I'm trying to scrape the header and footer of a table with node and cheerio. The entire table html is below , and my code is:
async function getTableFooter(html) {
const $ = cheerio.load(html, null, false);
let myArr = [];
const headerRow = $('thead > tr');
const footerRow = $("tfoot > tr");
const headThs = [...$(headerRow).find('th')];
const footThs = [...$(footerRow).find('th')];
for (let i = 0; i < headThs.length; i++) {
try {
const headTh = headThs[i];
console.log($(headTh).text());
const footTh = footThs[i];
console.log($(footTh).text());
console.log('---------');
// myArr.push({headTh:footTh});
} catch (error) {
console.log(error);
}
}
As I step through the code I see that there are 10 ths for both header and footer. When I try to print it out, the header inner text prints out as expected, but not the footer fields. Why not?
<table class="table table-striped table-condensed mt-0 mb-0 p-0 dataTable dtr-inline" width="100%" style="color: black; width: 100%;" id="tblAcctBal" role="grid">
<thead>
<tr class="text-center" role="row"><th class="sorting_disabled" rowspan="1" colspan="1" style="width: 26px;">PAY</th><th class="sorting_disabled" rowspan="1" colspan="1" style="width: 63px;">TAX YEAR</th><th class="sorting_disabled" rowspan="1" colspan="1" style="width: 68px;"><a href="#" role="button" class="btn popovers font-weight-bold pop p-0" data-toggle="popover" data-html="true" data-placement="top" data-trigger="focus" style="font-size:12px !important;" data-content="A Certificate Number is the number given when a Lien is purchased on the delinquent taxes of a property.

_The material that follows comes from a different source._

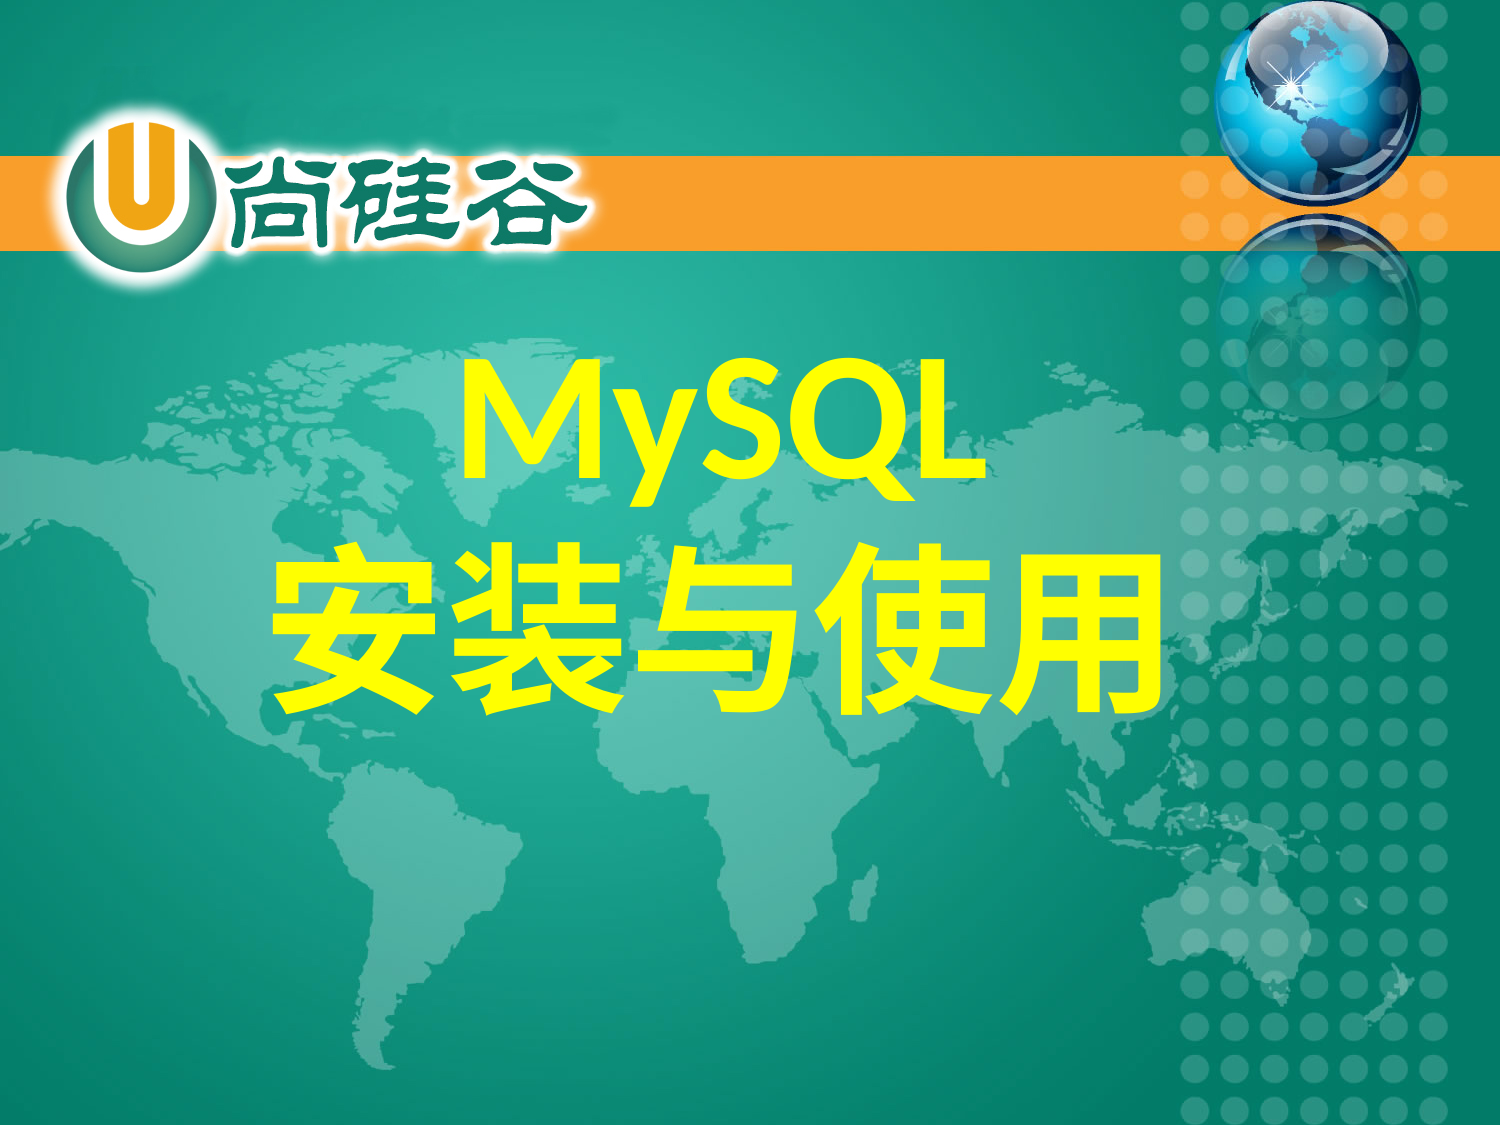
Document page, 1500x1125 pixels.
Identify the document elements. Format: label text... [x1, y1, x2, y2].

<b>Certificates must be redeemed in full</b>, and until redeemed, interest will accrue monthly at the percent the Lien Holder was awarded.

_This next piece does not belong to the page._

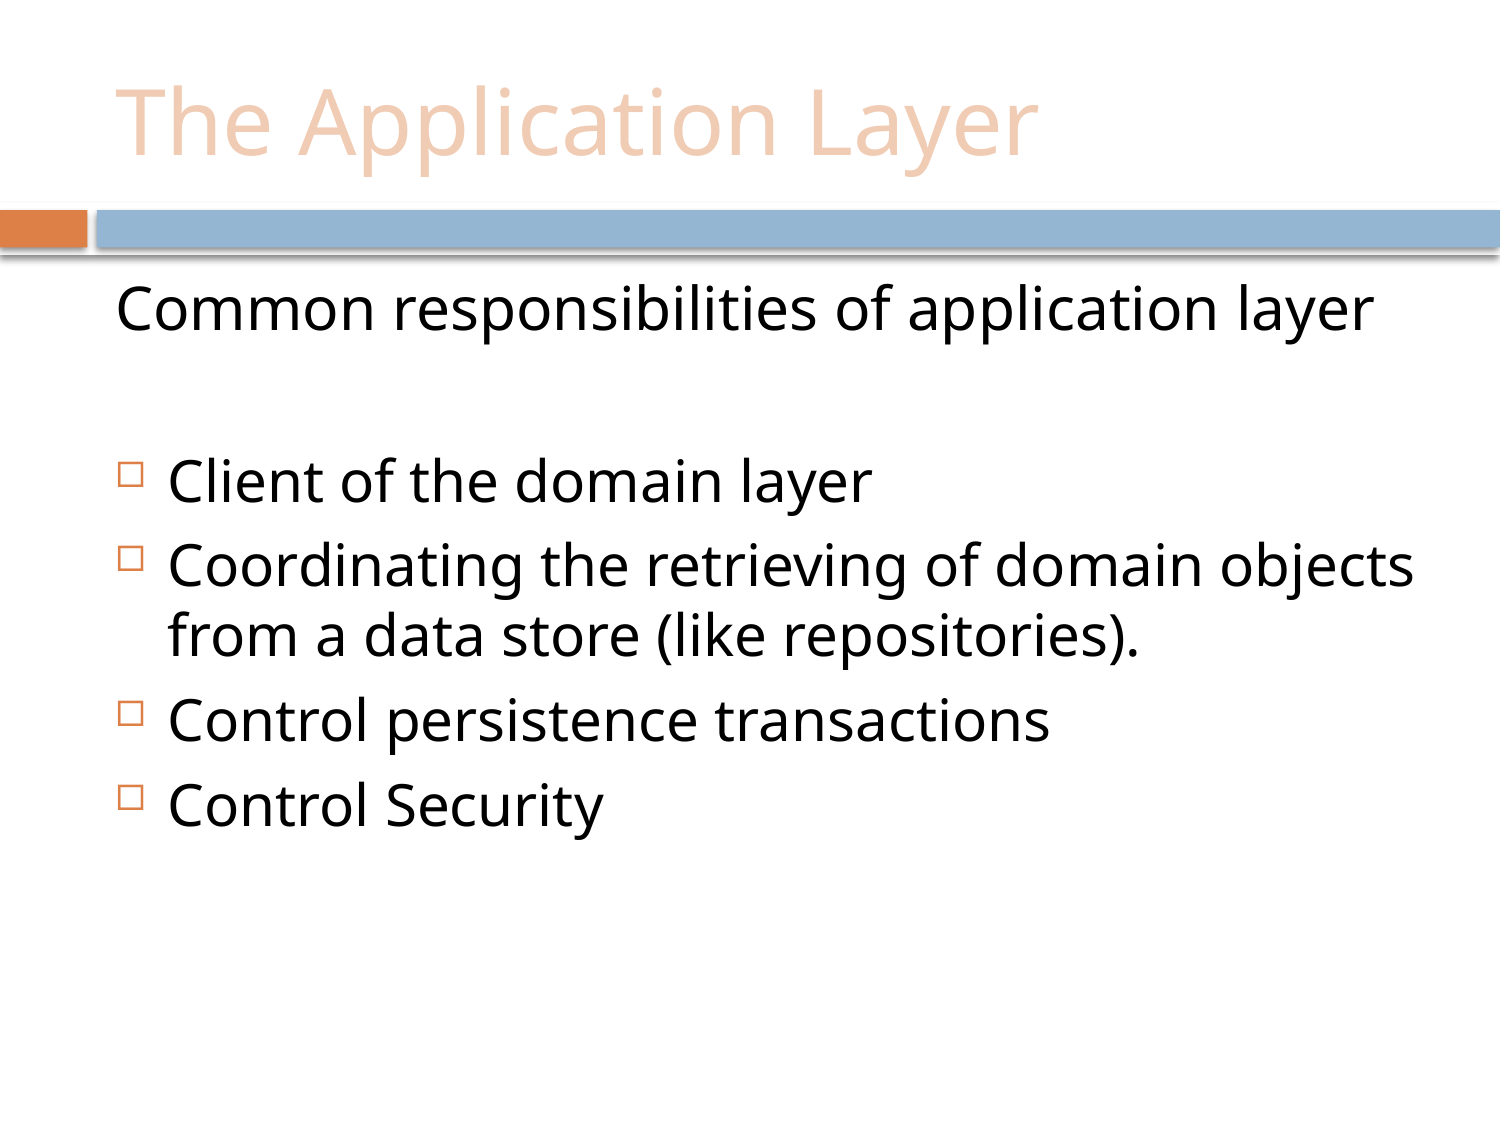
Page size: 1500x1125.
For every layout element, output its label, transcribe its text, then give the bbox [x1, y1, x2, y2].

title The Application Layer [100, 37, 1438, 200]
list Common responsibilities of application layer Client of the domain layer Coordinating the retrieving of domain objects from a data store (like repositories). Control persistence transactions Control Security [100, 262, 1438, 1000]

<br/>See Arizona Revised Statute <a href='https://www.azleg.gov/viewdocument/?docName=https://www.azleg.gov/ars/42/18104.htm' target='_blank'>42-18104</a> for further information." title="" data-original-title="<b>What is a Certificate?</b>"><u>CERT NO <i class="fa fa-info-circle text-primary"></i></u></a></th><th class="sorting_disabled" rowspan="1" colspan="1" style="width: 98px;">INTEREST DATE</th><th class="sorting_disabled" rowspan="1" colspan="1" style="width: 61px;">INTEREST<br>PERCENT</th><th class="sorting_disabled" rowspan="1" colspan="1" style="width: 60px;">AMOUNT</th><th class="sorting_disabled" rowspan="1" colspan="1" style="width: 61px;">INTEREST</th><th class="sorting_disabled" rowspan="1" colspan="1" style="width: 34px;">FEES</th><th class="sorting_disabled" rowspan="1" colspan="1" style="width: 70px;">PENALTIES</th><th class="sorting_disabled" rowspan="1" colspan="1" style="width: 73px;">TOTAL DUE</th></tr>
</thead>
<tbody>
<tr class="odd"><td valign="top" colspan="10" class="dataTables_empty">No data available in table</td></tr></tbody>
<tfoot>
<tr><th rowspan="1" colspan="1"></th><th rowspan="1" colspan="1"></th><th rowspan="1" colspan="1"></th><th rowspan="1" colspan="1"></th><th rowspan="1" colspan="1"></th><th rowspan="1" colspan="1">$0.00</th><th rowspan="1" colspan="1">$0.00</th><th rowspan="1" colspan="1">$0.00</th><th rowspan="1" colspan="1">$0.00</th><th rowspan="1" colspan="1">$0.00</th></tr>
</tfoot>
</table>
edit: output looks like:
Edit2:
I've rewritten the code as a minimal example (fetch refers to node-fetch)
const cheerio = require("cheerio");
const fetch = require('node-fetch');
const r = await fetch("https://www.to.pima.gov/propertyInquiry/?stateCodeB=129&stateCodeM=05&stateCodeP=0070");
const body = await r.text()
const outerHTML = cheerio.load(body);
const innerHTML = outerHTML('html').html();
const $ = cheerio.load('<html>' + innerHTML + '</html>', null, false);
const o = $.html();
const headTHS = $('#tblAcctBal > thead > tr > th');
const footTHS = $('#tblAcctBal > tfoot > tr > th');
for (let i = 0; i < headTHS.length; i++) {
try {
const headTh = headTHS[i];
console.log($(headTh).text());
const footTh = footTHS[i];
console.log($(footTh).text());
console.log('---------');
// myArr.push({headTh:footTh});
} catch (error) {
console.log(error);
}
}
The html contains the appropriate table including:
but I still do not get the footer fields, The console output looks like the first edit above . @ggorlen , you were right. I initially took the html from devtools to make things tidier!